The so-called core PCE price index shot up 5.2% year-on-year in January, up from 4.9% in the 12 months through December. January’s core number gain was the largest since April 1983.
Market interest rates normally would have gained on the higher data numbers, but a less risk-adverse mood was driving U.S. and European equity markets where major indices were mostly trading higher.
“These yields don’t seem to overlay well with the inflation picture. And the Fed being behind, it just seems like yields should be higher to me,” said David Petrosinelli, senior trader at InspereX in New York.
“Rates would be higher today if we hadn’t had the invasion, that’s for sure,” he said.
Before the data release, the yield on the 10-year Treasury note was trading about 3 basis points higher at 2.002%, the first time the benchmark was above the 2% mark since last week.

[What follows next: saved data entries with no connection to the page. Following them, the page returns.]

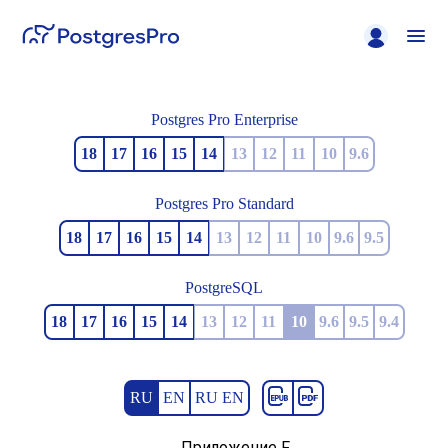
Postgres Pro Enterprise
18
17
16
15
14
13
12
11
10
9.6
Postgres Pro Standard
18
17
16
15
14
13
12
11
10
9.6
9.5
PostgreSQL
18
17
16
15
14
13
12
11
10
9.6
9.5
9.4
RU
EN
RU EN
Приложение F.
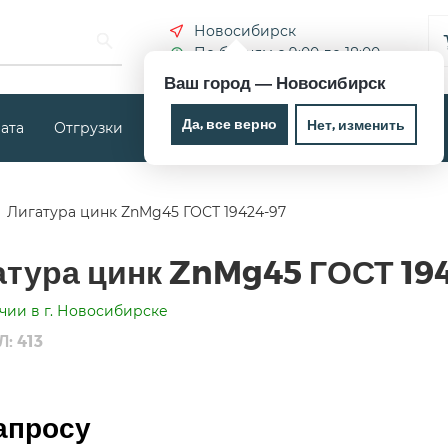
Новосибирск
По будням с 9:00 до 18:00
Ваш город —
Новосибирск
Да, все верно
Нет, изменить
ата
Отгрузки
Новости
Контакты
Лигатура цинк ZnMg45 ГОСТ 19424-97
атура цинк ZnMg45 ГОСТ 19
чии в г. Новосибирске
: 413
апросу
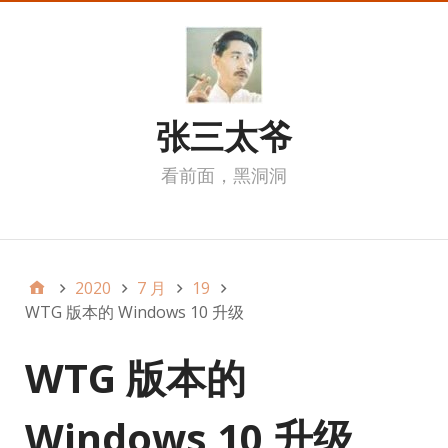
张三太爷
看前面，黑洞洞
我的页面
2020
7 月
19
WTG 版本的 Windows 10 升级
WTG 版本的
Windows 10 升级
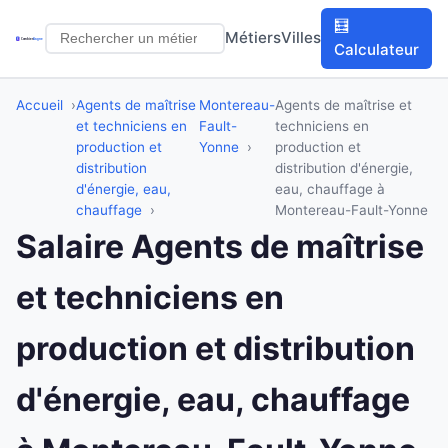
🧮
Métiers
Villes
Calculateur
Accueil
Agents de maîtrise
Montereau-
Agents de maîtrise et
et techniciens en
Fault-
techniciens en
production et
Yonne
production et
distribution
distribution d'énergie,
d'énergie, eau,
eau, chauffage à
chauffage
Montereau-Fault-Yonne
Salaire Agents de maîtrise
et techniciens en
production et distribution
d'énergie, eau, chauffage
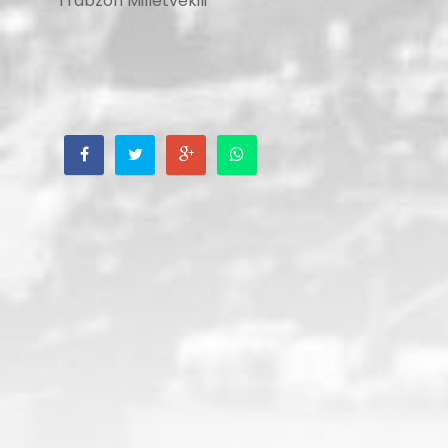
Trabzon Milletvekili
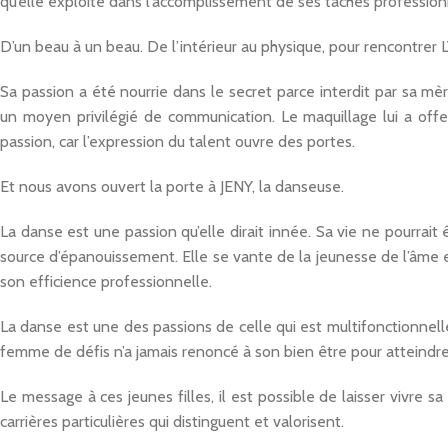
qu’elle exploite dans l’accomplissement de ses taches profession
D’un beau à un beau. De l’intérieur au physique, pour rencontrer 
Sa passion a été nourrie dans le secret parce interdit par sa mère
un moyen privilégié de communication. Le maquillage lui a offe
passion, car l’expression du talent ouvre des portes.
Et nous avons ouvert la porte à JENY, la danseuse.
La danse est une passion qu’elle dirait innée. Sa vie ne pourrait
source d’épanouissement. Elle se vante de la jeunesse de l’âme e
son efficience professionnelle.
La danse est une des passions de celle qui est multifonctionnell
femme de défis n’a jamais renoncé à son bien être pour atteindre s
Le message à ces jeunes filles, il est possible de laisser vivre sa
carrières particulières qui distinguent et valorisent.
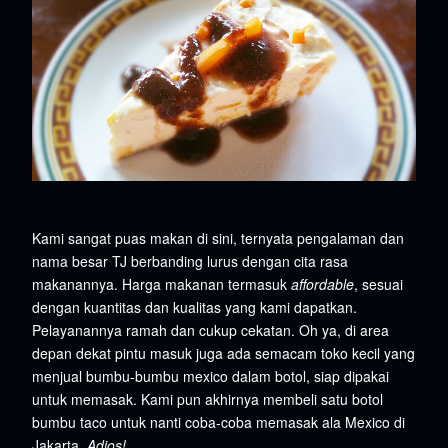
Kami sangat puas makan di sini, ternyata pengalaman dan
nama besar TJ berbanding lurus dengan cita rasa
makanannya. Harga makanan termasuk
affordable
, sesuai
dengan kuantitas dan kualitas yang kami dapatkan.
Pelayanannya ramah dan cukup cekatan. Oh ya, di area
depan dekat pintu masuk juga ada semacam toko kecil yang
menjual bumbu-bumbu mexico dalam botol, siap dipakai
untuk memasak. Kami pun akhirnya membeli satu botol
bumbu taco untuk nanti coba-coba memasak ala Mexico di
Jakarta.
Adios!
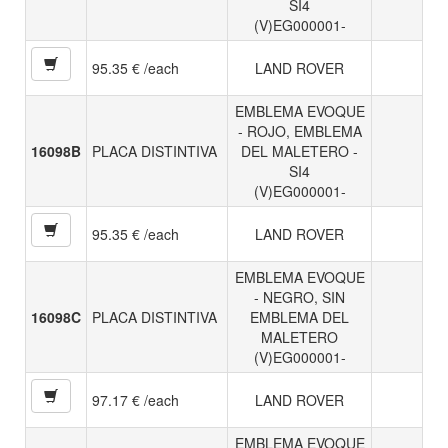
SI4
(V)EG000001-
95.35 € /each
LAND ROVER
EMBLEMA EVOQUE
- ROJO, EMBLEMA
16098B
PLACA DISTINTIVA
DEL MALETERO -
SI4
(V)EG000001-
95.35 € /each
LAND ROVER
EMBLEMA EVOQUE
- NEGRO, SIN
16098C
PLACA DISTINTIVA
EMBLEMA DEL
MALETERO
(V)EG000001-
97.17 € /each
LAND ROVER
EMBLEMA EVOQUE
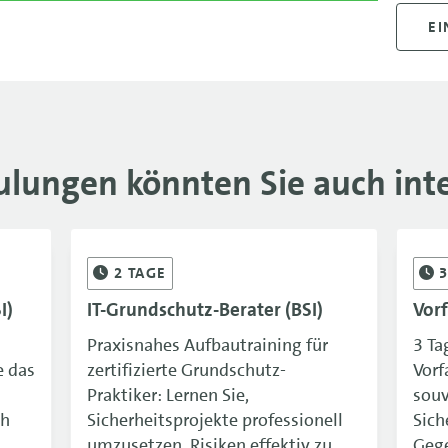
EI
ulungen könnten Sie auch inte
2
TAGE
I)
IT-Grundschutz-Berater (BSI)
Vorf
Praxisnahes Aufbautraining für
3 Ta
e das
zertifizierte Grundschutz-
Vorf
Praktiker: Lernen Sie,
souv
ch
Sicherheitsprojekte professionell
Sich
umzusetzen, Risiken effektiv zu
Geg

The yield on 10-year Treasury notes was last unchanged at 1.972%, but below 2%.
A closely watched part of the U.S. Treasury yield curve measuring the gap between yields on two- and 10-year Treasury notes, seen as an indicator of economic expectations, was at 37.2 basis points.
The flattening of the yield curve indicates a slowdown or even recession lies ahead and suggests the Fed has been too slow as the U.S. central bank prepares to raise rates next month.
“This is a very early flattening,” Petrosinelli said. “This is a good indicator of a not soft landing, maybe a little bit of a harder landing.”
Money markets priced in a 22.5% probability of a 50-basis-point rate hike in March, up a bit from Thursday but much lower than before Russia’s assault on Ukraine.
The two-year U.S. Treasury yield, which typically moves in step with interest rate expectations, was up 5.2 basis points at 1.598%.
The breakeven rate on five-year U.S. Treasury Inflation-Protected Securities (TIPS) was last at 2.995%.
The 10-year TIPS breakeven rate was last at 2.569%, indicating the market sees inflation averaging about that rate annually for the next decade.
The U.S. dollar 5 years forward inflation-linked swap, seen by some as a better gauge of inflation expectations due to possible distortions caused by the Fed’s quantitative easing, was last at 2.403%.